O descaso público com os moradores das comunidades afetadas fez com que, durante décadas, a maior parte dos habitantes não soubesse que, na verdade, não moravam no município que imaginavam. "O meu pai, Chico Feitosa, chegou nessa área [pertencente a Alto Santo] em 1954. Ele votou pela primeira vez na vida dele com a emancipação de Tabuleiro. Ninguém informou que ele precisaria votar em Alto Santo", comenta Ednard. Durante anos, as famílias desconheceram a real situação domiciliar e fincaram raízes em outra cidade.

O desenvolvimento dos próprios munícipios contribuiu para isso. Até hoje, moradores reclamam que não há estrada de acesso direto das comunidades para Alto Santo. Além disso, Ednard aponta que, ao invés das escrituras dos antigos moradores serem transferidas à época de Limoeiro para Alto Santo, toda a região foi registrada em Tabuleiro do Norte.

Agravo do problema

 

Passados 62 anos de emancipação, a área de litígio não ocasionava problemas graves para os moradores, já que na prática, todos conseguiam acessar os serviços de Tabuleiro do Norte, mesmo residindo em território que legalmente pertencia a Alto Santo. No entanto, o contexto mudou em 2019. Em trabalho de inspeção, o Tribunal Regional Eleitoral do Ceará (TRE-CE) verificou a disparidade entre endereços e zonas eleitorais nos registros eleitorais de centenas de eleitores da região e encaminhou mudança de registro domiciliar e eleitoral.

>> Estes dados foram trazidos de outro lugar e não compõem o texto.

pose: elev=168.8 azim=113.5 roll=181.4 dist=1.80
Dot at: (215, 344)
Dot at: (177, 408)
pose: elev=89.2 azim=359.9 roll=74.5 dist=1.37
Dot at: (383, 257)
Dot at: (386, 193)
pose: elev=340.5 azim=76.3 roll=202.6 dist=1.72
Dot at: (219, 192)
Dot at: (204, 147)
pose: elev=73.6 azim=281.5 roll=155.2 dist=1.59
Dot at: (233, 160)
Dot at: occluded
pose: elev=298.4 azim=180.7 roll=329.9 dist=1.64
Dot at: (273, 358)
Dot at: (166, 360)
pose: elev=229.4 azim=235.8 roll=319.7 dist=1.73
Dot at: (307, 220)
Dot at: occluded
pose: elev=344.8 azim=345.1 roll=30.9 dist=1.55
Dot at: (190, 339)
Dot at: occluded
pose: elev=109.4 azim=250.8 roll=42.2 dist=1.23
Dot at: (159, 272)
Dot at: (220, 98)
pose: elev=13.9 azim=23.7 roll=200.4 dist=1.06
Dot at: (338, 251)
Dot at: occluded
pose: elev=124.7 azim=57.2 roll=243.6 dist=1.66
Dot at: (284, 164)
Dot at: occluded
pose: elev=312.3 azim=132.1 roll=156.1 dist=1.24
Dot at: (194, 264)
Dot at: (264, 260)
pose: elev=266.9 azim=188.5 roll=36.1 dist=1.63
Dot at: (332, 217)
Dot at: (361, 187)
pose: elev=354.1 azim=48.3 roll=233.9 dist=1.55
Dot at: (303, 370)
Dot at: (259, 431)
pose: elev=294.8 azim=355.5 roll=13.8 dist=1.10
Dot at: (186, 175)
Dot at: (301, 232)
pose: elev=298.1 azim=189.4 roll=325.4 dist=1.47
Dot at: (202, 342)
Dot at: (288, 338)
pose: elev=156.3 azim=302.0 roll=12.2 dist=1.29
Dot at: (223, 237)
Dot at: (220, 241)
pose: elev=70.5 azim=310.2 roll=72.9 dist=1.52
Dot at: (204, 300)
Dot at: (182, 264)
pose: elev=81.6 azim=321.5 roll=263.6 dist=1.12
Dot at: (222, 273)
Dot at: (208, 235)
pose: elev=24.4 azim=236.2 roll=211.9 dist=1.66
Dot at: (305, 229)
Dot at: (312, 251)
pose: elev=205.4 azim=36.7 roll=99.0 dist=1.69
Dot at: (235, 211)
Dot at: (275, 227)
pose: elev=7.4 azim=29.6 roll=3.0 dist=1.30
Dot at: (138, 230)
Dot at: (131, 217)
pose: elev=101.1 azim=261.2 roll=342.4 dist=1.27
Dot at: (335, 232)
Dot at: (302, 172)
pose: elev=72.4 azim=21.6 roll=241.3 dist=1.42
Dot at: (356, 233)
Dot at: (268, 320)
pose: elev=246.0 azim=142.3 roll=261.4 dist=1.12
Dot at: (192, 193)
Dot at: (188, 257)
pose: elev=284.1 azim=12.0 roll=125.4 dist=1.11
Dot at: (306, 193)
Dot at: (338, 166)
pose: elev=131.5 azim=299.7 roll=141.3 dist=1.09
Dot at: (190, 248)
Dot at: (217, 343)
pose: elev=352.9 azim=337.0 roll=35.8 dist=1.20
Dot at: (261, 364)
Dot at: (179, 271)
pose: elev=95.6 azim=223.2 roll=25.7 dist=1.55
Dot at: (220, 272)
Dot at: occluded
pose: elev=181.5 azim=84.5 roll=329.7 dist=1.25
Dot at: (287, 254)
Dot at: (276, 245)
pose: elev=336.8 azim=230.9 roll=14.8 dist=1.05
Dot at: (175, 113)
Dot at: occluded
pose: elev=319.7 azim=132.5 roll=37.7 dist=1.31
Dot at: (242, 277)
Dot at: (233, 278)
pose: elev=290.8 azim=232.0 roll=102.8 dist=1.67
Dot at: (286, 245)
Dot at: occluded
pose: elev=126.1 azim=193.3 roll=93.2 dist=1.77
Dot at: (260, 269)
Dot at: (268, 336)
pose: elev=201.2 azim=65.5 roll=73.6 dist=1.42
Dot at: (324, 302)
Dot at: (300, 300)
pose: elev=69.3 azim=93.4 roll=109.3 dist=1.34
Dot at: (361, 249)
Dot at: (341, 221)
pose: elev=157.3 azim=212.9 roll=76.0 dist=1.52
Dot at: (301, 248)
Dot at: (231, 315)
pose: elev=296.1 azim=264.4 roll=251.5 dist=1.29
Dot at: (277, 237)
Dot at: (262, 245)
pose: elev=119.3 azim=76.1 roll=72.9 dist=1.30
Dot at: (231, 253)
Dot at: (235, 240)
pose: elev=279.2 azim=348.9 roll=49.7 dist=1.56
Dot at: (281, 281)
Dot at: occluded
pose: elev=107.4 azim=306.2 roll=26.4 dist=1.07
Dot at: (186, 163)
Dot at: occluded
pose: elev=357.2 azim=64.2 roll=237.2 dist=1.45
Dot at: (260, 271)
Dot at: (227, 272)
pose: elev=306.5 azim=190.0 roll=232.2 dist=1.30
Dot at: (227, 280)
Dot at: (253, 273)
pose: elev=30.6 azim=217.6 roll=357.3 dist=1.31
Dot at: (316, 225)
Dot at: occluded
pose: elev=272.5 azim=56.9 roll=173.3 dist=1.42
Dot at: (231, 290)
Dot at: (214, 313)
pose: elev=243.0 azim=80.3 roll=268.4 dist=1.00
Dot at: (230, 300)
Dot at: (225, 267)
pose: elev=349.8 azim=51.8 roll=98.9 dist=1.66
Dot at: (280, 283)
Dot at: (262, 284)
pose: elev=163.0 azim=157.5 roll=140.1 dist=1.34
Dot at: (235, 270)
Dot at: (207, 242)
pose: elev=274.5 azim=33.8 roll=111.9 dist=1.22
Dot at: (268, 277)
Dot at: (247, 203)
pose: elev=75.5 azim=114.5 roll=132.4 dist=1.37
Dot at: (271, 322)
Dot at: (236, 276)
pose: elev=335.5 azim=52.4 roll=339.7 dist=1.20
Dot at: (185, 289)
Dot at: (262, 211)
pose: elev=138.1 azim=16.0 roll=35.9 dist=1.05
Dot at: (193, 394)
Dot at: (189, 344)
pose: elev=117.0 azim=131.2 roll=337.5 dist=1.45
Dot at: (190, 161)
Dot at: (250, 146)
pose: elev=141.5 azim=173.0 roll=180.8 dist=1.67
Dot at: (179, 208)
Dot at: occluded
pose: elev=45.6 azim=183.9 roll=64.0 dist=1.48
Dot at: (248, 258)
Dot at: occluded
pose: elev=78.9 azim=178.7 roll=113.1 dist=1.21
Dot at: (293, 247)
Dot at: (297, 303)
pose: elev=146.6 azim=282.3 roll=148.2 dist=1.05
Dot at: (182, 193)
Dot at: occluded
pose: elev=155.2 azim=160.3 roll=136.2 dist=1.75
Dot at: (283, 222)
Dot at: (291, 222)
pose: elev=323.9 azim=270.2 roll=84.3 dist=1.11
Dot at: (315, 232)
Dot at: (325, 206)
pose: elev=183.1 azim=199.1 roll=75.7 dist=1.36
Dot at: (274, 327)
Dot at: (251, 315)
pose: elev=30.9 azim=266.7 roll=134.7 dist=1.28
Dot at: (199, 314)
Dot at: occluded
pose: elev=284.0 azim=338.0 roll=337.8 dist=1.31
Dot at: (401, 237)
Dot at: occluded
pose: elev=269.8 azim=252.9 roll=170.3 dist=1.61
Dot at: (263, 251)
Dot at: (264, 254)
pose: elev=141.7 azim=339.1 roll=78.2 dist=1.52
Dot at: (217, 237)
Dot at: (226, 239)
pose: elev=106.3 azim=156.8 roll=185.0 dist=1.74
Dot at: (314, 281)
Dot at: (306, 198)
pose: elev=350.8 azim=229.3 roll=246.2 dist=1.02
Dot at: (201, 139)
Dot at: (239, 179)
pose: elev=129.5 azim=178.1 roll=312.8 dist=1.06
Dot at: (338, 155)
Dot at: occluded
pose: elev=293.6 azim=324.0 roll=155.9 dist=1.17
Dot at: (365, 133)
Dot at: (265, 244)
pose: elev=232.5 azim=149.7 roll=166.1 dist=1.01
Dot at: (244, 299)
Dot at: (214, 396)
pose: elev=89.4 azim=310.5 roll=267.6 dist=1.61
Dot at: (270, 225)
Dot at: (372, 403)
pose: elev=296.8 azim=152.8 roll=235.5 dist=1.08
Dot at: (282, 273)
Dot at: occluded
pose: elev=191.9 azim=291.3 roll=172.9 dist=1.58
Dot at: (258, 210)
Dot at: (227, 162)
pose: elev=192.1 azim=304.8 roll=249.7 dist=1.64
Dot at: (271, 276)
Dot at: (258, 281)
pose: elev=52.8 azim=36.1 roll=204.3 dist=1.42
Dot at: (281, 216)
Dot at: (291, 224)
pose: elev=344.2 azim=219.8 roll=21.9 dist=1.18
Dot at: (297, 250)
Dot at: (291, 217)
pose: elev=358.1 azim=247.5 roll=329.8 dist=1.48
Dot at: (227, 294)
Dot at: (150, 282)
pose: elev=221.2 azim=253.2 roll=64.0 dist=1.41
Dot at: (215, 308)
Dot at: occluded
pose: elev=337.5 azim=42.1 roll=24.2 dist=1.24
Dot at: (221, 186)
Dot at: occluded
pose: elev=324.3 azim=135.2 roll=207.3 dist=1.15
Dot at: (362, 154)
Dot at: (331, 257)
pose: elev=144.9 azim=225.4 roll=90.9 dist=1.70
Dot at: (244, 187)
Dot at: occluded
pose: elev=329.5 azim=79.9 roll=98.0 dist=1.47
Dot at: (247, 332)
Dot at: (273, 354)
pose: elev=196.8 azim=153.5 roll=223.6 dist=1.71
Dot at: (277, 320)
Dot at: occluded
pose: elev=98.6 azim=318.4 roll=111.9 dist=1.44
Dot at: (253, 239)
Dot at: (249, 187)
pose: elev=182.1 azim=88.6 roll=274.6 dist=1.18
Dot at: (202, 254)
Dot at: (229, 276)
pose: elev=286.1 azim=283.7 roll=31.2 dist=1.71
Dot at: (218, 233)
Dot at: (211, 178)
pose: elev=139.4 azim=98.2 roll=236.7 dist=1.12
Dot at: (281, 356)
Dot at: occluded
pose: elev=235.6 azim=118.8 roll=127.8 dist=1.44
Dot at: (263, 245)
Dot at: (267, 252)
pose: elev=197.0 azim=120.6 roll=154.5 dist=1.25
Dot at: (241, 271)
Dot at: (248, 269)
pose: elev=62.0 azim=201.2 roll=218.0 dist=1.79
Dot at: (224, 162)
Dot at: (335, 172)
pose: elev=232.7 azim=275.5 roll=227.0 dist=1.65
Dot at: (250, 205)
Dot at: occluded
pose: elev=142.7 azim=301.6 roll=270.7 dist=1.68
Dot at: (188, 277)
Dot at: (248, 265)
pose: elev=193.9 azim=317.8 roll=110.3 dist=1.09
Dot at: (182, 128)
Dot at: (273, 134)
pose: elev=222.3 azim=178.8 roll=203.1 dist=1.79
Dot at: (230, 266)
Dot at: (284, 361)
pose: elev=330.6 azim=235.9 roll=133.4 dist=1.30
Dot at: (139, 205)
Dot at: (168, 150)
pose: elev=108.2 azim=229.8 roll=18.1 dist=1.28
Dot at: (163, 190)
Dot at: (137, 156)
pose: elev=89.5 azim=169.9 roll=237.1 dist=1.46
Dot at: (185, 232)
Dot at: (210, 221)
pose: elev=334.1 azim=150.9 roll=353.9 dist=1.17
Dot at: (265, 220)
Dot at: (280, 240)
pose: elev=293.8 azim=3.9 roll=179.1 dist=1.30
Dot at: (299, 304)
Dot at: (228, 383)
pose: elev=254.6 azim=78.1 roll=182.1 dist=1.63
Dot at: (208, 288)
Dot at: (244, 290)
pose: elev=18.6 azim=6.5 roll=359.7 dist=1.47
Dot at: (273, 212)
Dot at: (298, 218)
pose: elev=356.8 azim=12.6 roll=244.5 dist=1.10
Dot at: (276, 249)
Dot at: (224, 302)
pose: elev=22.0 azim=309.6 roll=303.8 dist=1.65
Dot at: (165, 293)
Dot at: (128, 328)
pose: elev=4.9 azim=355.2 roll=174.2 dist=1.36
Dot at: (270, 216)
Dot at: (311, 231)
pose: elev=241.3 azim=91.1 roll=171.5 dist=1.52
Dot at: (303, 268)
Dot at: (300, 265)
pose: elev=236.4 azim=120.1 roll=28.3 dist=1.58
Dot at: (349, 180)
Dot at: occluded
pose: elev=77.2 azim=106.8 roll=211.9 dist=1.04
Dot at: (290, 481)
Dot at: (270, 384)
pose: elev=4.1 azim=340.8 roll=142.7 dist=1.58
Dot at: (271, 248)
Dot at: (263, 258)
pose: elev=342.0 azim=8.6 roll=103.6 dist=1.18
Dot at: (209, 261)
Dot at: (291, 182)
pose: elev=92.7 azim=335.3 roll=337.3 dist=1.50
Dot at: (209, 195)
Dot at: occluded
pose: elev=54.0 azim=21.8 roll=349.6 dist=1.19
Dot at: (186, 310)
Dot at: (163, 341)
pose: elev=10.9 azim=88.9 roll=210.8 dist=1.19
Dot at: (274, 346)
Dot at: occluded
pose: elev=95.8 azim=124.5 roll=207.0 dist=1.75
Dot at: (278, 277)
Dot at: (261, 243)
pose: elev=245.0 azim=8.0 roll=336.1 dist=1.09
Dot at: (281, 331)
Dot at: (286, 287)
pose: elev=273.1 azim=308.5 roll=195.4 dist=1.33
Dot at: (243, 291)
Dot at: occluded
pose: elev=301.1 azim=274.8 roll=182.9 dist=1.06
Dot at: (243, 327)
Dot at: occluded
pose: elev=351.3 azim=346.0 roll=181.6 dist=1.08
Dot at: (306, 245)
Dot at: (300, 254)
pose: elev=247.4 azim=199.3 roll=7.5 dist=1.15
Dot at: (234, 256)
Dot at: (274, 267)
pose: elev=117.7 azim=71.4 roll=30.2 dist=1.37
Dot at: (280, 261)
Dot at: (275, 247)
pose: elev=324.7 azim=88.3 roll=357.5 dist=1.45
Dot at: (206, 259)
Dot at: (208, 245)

"Anoitecemos Tabuleiro e amanhecemos Alto Santo. Se existe uma atrocidade cometida por um Poder foi essa conosco. Ficamos todos atônitos. Nós não temos vínculo nenhum com Alto Santo. Não temos nem estrada de acesso. Para ir a Alto Santo, temos que passar por dentro de Tabuleiro", disse Ednard. O problema afetou a ele e a cerca de 1.300 pessoas, que passariam a votar em outra cidade, além de ter suspensos alguns serviços públicos de Tabuleiro, com complicações no acesso a saúde, educação e transporte.

O imbróglio com os títulos de eleitores foi resolvido em uma audiência com o presidente do Tribunal Regional Eleitoral (TRE), desembargador Haroldo Máximo, que corrigiu o domicílio eleitoral de 1.200 títulos da região. No entanto, o alerta ultrapassou os limites do processo eleitoral. "Se você considerar que cultura gera comportamento, então a nossa base comportamental foi desmontada", alega o líder do movimento.

"A maioria das famílias recebe benefícios sociais, Bolsa-Família, são pessoas que necessitam de serviços de saúde, são pessoas que dependem das ações de política pública. A vida toda daquelas pessoas era em Tabuleiro do Norte. Quando o Judiciário transfere o endereço das pessoas para outro município, obriga as pessoas a se deslocarem para esse outro município. Aí que começa a confusão", afirma Antônio Soares, presidente da Federação das Associações Comunitárias de Tabuleiro do Norte (Facotan), organização que esteve na linha de frente do diálogo com a AL-CE.

O apelo originou um movimento de coletivo formado por moradores da comunidade, que se dividiram em diversas comissões e buscaram sensibilizar para a situação por meio de campanha audiovisual, com os moradores mais antigos da região. Entre eles, Sr. Hilário de Bem Ti Vi, de 98 anos, destaca: "eu nasci nos Campos Novos, mas em julho de 1922 chegamos aqui, num rancho velho de mofumbo, um chiqueiro de criação ao redor, a mamãe 'pastorando' nós. Sendo Tabuleiro. Não se falava nem em Alto Santo".

Após verificação da PGE, o Projeto de Lei deverá ser sancionado pelo governador Camilo Santana e passará a vigorar a partir da data de publicação. "É um sentimento de reconquista da nossa identidade. Um sentimento de vitória, de que a luta fez sentido. Eu sou de Tabuleiro. Foi assim que eu nasci, fui registrado, fui criado e fui educado. É a conquista da minha cidadania. É saber que o legado do meu pai será respeitado", finaliza Ednard Feitosa.